On my bid to experience more Korean food, I am always asking people good things to try. Things generally that don’t involve kimchi! Dak galbi is often recommended and is something I really enjoy. I have now tried it a few times and would say it’s one of my favourite Korean foods. If you are visiting Korea (and aren’t a vegetarian!), give it go!
Dak gali translates to chicken rib, although it isn’t actually ribs. It is similar to Korean BBQ in that it is a communal meal. Everyone sits around a large pan, then chicken, rice cakes and cabbage are cooked in a spicy sauce. Other elements can then be added, such as ramen, rice and cheese. It is essentially a spicy Korean chicken stir fry. It can be a little spicy so it is not a dish for the faint-hearted!
How to Enjoy Dak Galbi
You begin by choosing what you would like in your dak galbi. Once you have decided, they chicken, sauce, cabbage and rice cakes are added to the big dish. As far as I have experienced, it is cooked by the staff and not by you. This takes off some of the pressure.
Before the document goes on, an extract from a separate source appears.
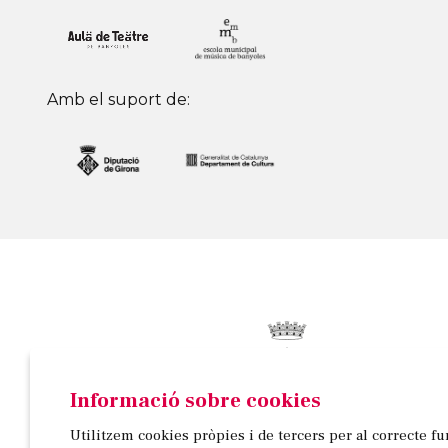
Amb el suport de:
Informació sobre cookies
© AJUNTAMENT DE BANYOLES
Utilitzem cookies pròpies i de tercers per al correcte f
Passeig de la Indústria, 25, 3a planta | 17820 Banyo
Like eating BBQ, you will be brought a selection of side dishes. These differ between restaurants, but generally comprise of kimchi, seaweed soup, and perilla leaves. I’m always hungry so I usually end up eating these before the dak galbi is ready!
When it is ready, you just pick at it with chopsticks, which is no easy task. If you choose cheese, which I think you should!, it is a gorgeous gooey tomatoey mess! As it is stir fry, it is less unhealthy than some other Korean food, although it is far some wholesome. It is often served with perilla and lettuce leaves. Like when eating BBQ, you then wrap you cheesey stir fry in the leaves. Perilla leaves are slightly bitter, and bloody lovely.
If you have chosen rice or ramen, this will be added about halfway through. It’s an ingenious way to make a meal stretch. Once then add it and mix it, it is like having a whole new mean! As someone who is unashamedly greedy, I find this fantastic!
As with all Korean restaurants, beer is obviously on offer, and actively encouraged. Korean beer brands, such as Hite and Cass, are incredibly cheap. As you would imagine, they are pretty tasteless. I have heard stories about the number of chemicals added during production due to the way they transport it. I often feel pretty ropey the next day and have heard this is too blame. If you are drinking it, perhaps go lightly! Mixing it with soju (Korean liquor) probably does little to help.
In my quest to experience as many Korean foods as I can, this is one of my favourites. Korean food is often fried or covered in kimchi, two things that don’t sit well in my terrible stomach. It is nice to have an option that is a little less heavy on the stomach.
Have you tried Dak Galbi? What did you think?